J-school grad students win Lange photography prize

| 19 April 2006

Two Berkeley graduate students have been named winners of the 2006 Dorothea Lange Fellowship for their photos exploring the lives of a campus custodian and of a 12-year-old aspiring boxer.

Jakob Schiller, 24, and Timothy Wheeler, 27, each will receive $4,000 to help finance future photographic projects. Both are students at the Graduate School of Journalism. Their photos can be seen online at www.berkeley.edu/lange/2006/schiller.html and www.berkeley.edu/lange/2006/wheeler.html.

The competition, sponsored annually by the campus Office of Public Affairs, is open to Berkeley faculty, graduate students, and seniors accepted for graduate work. The prize is given for outstanding work in documentary photography and a creative plan for future work.

Lange is best known for her photos recording the lives of people during the Dust Bowl of the 1930s. Her husband and collaborator Paul Taylor was a Berkeley economics professor. Much of her work is in the collection of the Oakland Museum of California.

Jakob Schiller's winning work is a series of photos of campus janitor Maria Silva, who works a 5 p.m. to 1:30 a.m. shift cleaning Wheeler Hall. His black-and-white shots caught her meticulously cleaning a public restroom, catching a catnap at her desk, and making tamales at her home.

A New Mexico native, Schiller says he has written extensively as a reporter about labor issues and is familiar with union-administration spats at UC Berkeley and UC Santa Cruz, where he was an undergraduate.

"I'm aware of the issue of labor, and the struggle of people like Maria to make it in the Bay Area," Schiller says. "I think they deserve more respect."

"For 10 years, Maria has cleaned up after the students in Wheeler Hall," he wrote in a letter to the Lange fellowship committee. "Each night she puts the building back together so these same students have clean and organized classrooms to learn in the next day.
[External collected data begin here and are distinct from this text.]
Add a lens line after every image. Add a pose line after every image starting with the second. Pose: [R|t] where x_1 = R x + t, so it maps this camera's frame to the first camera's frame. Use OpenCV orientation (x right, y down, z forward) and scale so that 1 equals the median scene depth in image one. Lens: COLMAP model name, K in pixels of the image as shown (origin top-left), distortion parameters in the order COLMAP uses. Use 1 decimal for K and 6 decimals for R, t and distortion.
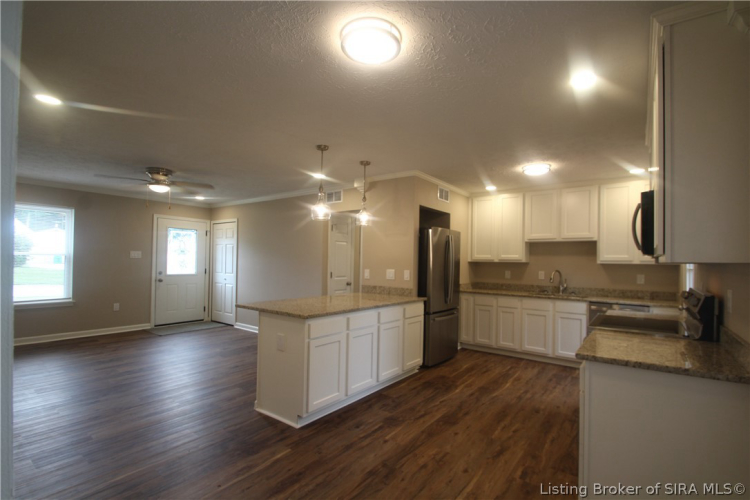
lens RADIAL K [[348.3, 0, 385.9], [0, 348.3, 258.6], [0, 0, 1]] dist [0.014872, -0.017613]
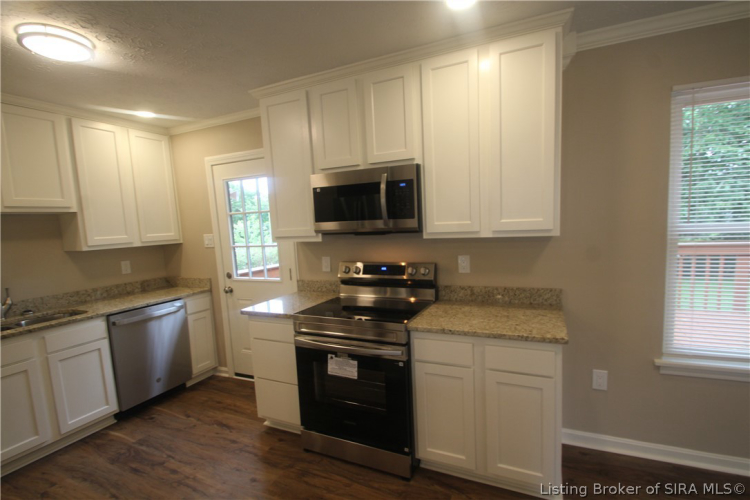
lens RADIAL K [[348.3, 0, 385.9], [0, 348.3, 258.6], [0, 0, 1]] dist [0.014872, -0.017613]
pose [[-0.209318, -0.108518, 0.971808, -0.100886], [0.036125, 0.992287, 0.118585, -0.029509], [-0.977180, 0.059928, -0.203783, 0.718675]]
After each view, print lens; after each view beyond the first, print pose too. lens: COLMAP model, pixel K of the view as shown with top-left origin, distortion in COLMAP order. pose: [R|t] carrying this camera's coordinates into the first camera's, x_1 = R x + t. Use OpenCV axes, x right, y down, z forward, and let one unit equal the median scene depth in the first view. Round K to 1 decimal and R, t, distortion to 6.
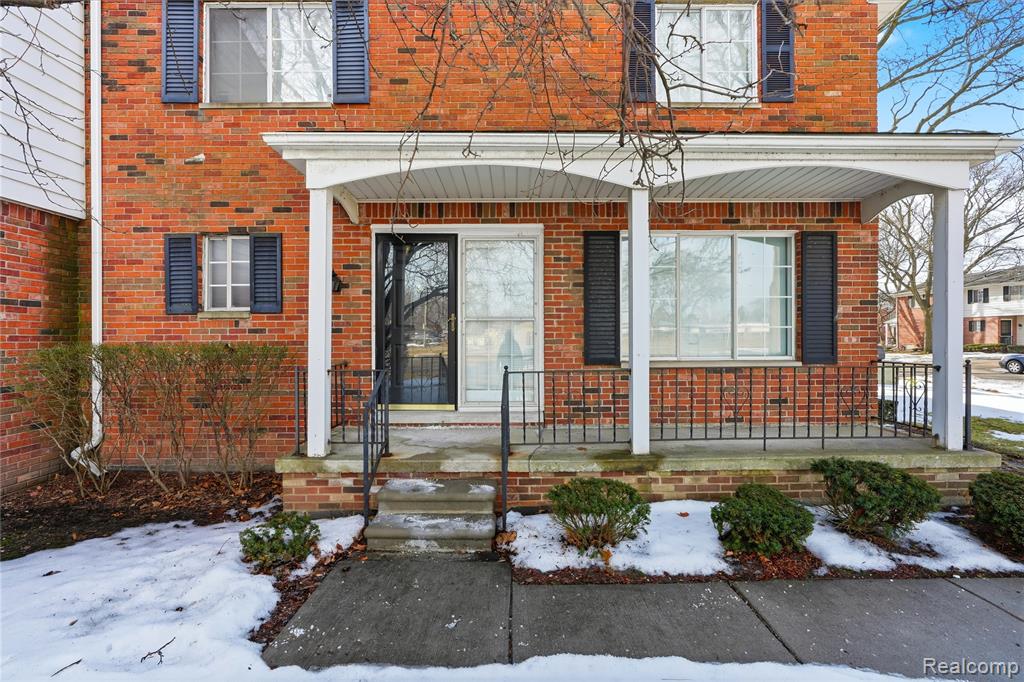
lens RADIAL K [[455.6, 0, 515.7], [0, 455.6, 340.0], [0, 0, 1]] dist [-0.009692, 0.002720]
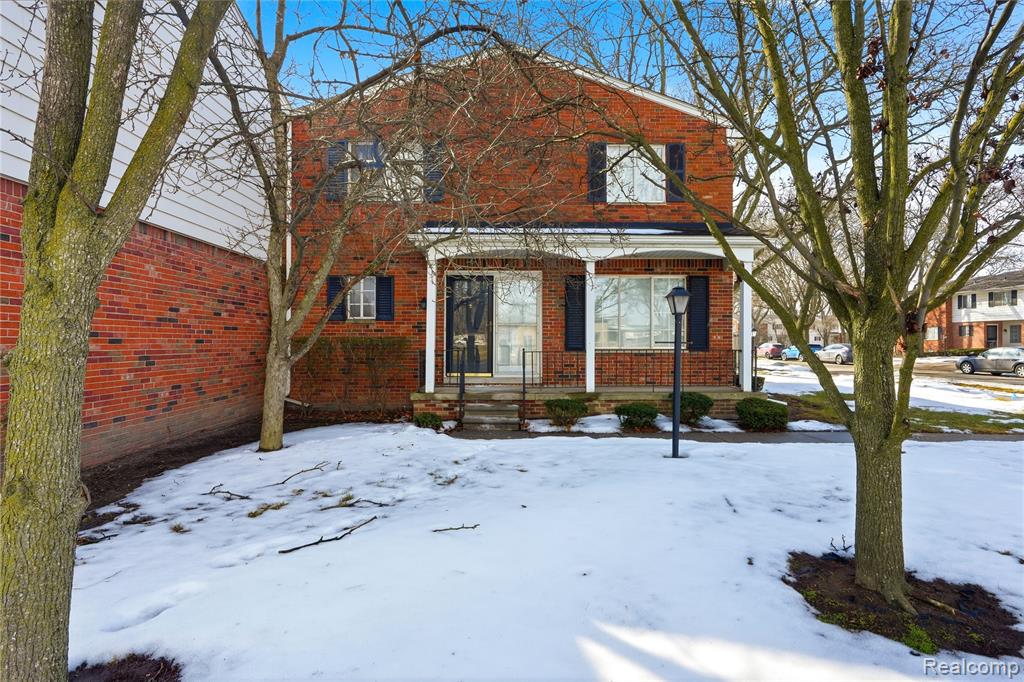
lens RADIAL K [[529.2, 0, 509.6], [0, 529.2, 340.9], [0, 0, 1]] dist [0.004591, 0.000214]
pose [[0.999952, 0.005937, 0.007766, -0.078872], [-0.005889, 0.999963, -0.006272, 0.030053], [-0.007803, 0.006226, 0.999950, -1.043364]]
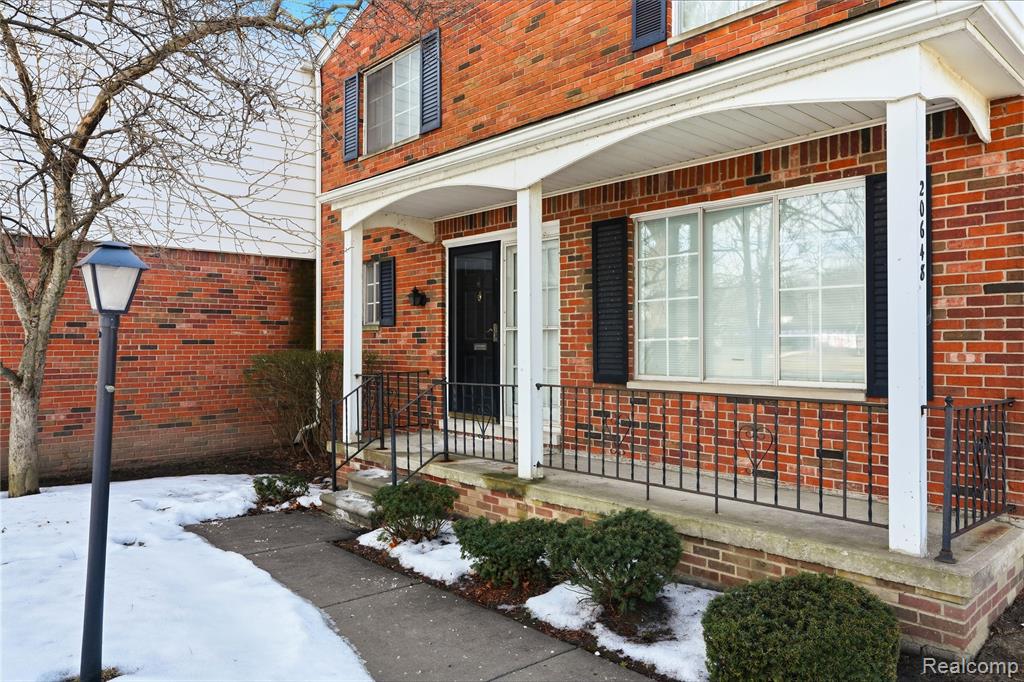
lens RADIAL K [[704.9, 0, 513.3], [0, 704.9, 339.8], [0, 0, 1]] dist [0.008865, -0.005048]
pose [[0.670215, -0.001397, -0.742166, 1.012880], [-0.006539, 0.999948, -0.007787, -0.012193], [0.742139, 0.010072, 0.670171, 0.025501]]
By now, she's used to students forgetting to acknowledge her work."

Schiller says he spent long hours accompanying Silva as she worked, eating dinner with her, sharing jokes, and practicing his Spanish. Over the five months he pursued this photo project, he became friends with Silva and took photos of her daughter's Quinceanera, the traditional birthday party for 15-year-old girls in Latino cultures.
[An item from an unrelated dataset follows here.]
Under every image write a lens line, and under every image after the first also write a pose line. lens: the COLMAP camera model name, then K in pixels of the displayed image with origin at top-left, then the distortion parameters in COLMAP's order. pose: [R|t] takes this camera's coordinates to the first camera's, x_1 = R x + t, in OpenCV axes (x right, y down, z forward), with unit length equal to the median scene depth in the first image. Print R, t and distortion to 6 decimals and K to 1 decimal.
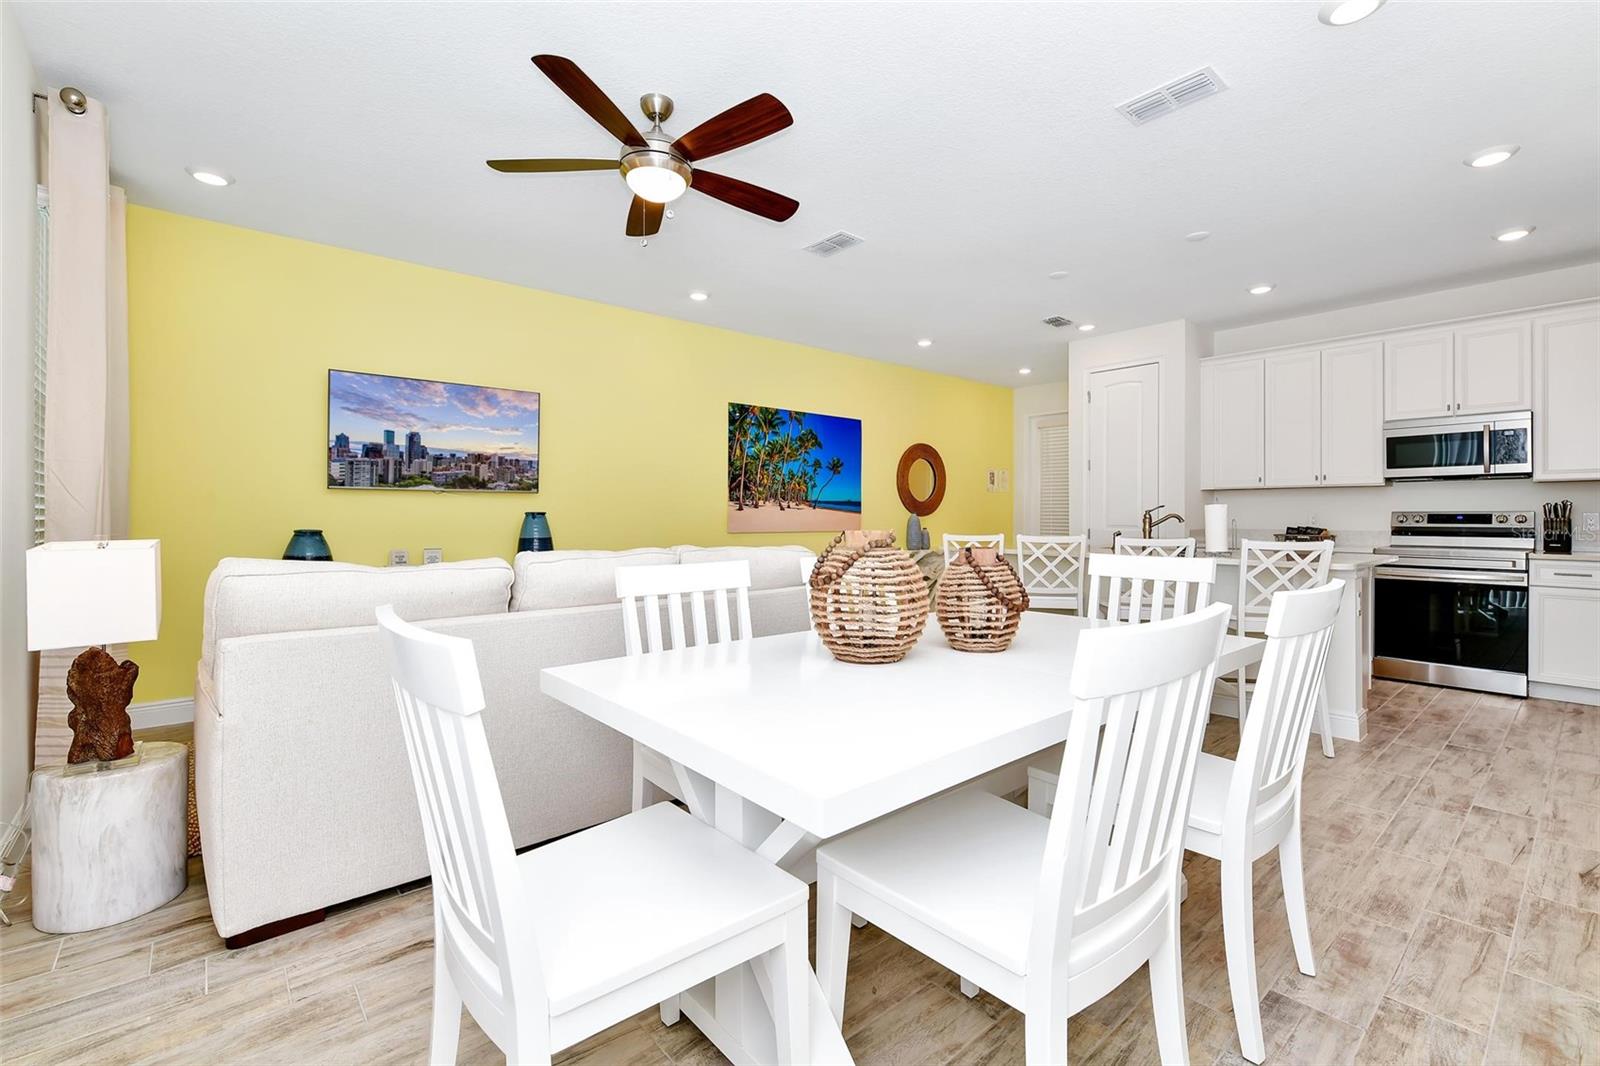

He opted to take his photos in black-and- white, using a Nikon N90 film camera, after journalism-school lecturer Mimi Chakarova (a former Lange award winner) advised him that he seemed distracted by color when shooting color photos. The shift, Schiller says, helped him concentrate on his photos' composition and on the moments they capture.
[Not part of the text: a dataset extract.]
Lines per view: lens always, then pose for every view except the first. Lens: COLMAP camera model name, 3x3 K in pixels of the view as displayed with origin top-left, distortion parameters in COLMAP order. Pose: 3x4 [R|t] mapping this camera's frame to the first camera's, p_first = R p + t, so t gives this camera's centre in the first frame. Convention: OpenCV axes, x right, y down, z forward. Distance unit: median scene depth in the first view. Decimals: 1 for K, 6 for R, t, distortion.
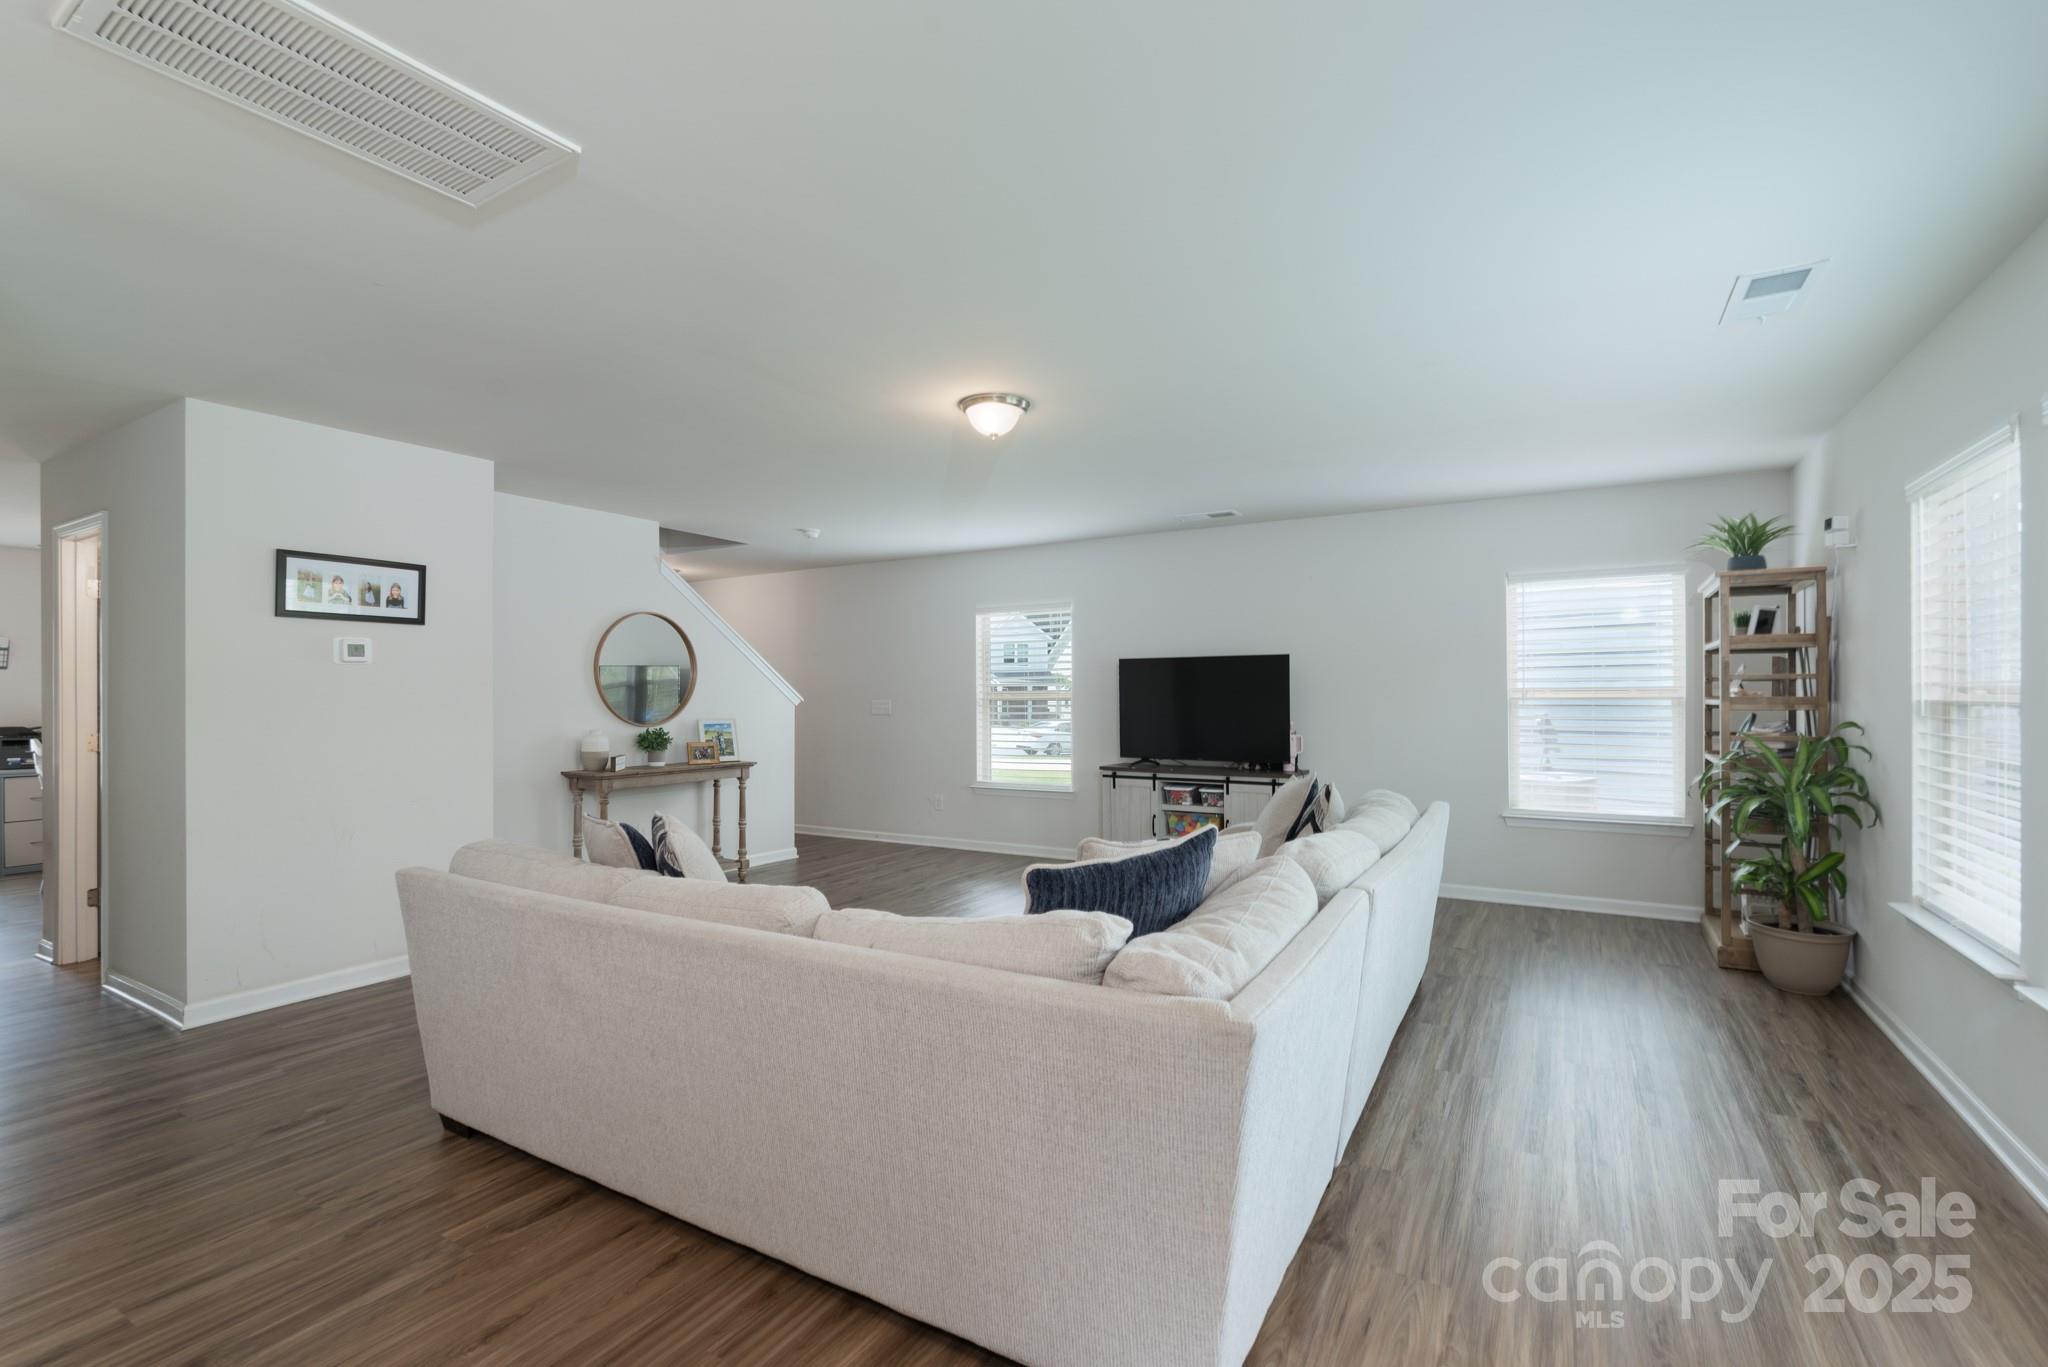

His current photo project focuses on a 39-year-old San Jose man who spent 18 months in Iraq with the National Guard and now suffers from acute post-traumatic stress disorder.

Schiller's co-winner, Timothy Wheeler, saiys that while working at the Phnom Penh Post in Cambodia last summer, he photographed numerous kickboxers from one of the city's most impoverished ghettos. Some of those photos, and others of a champion 12-year-old boxer in the United States, Tyler Terrazas of Vallejo, won him the Lange prize.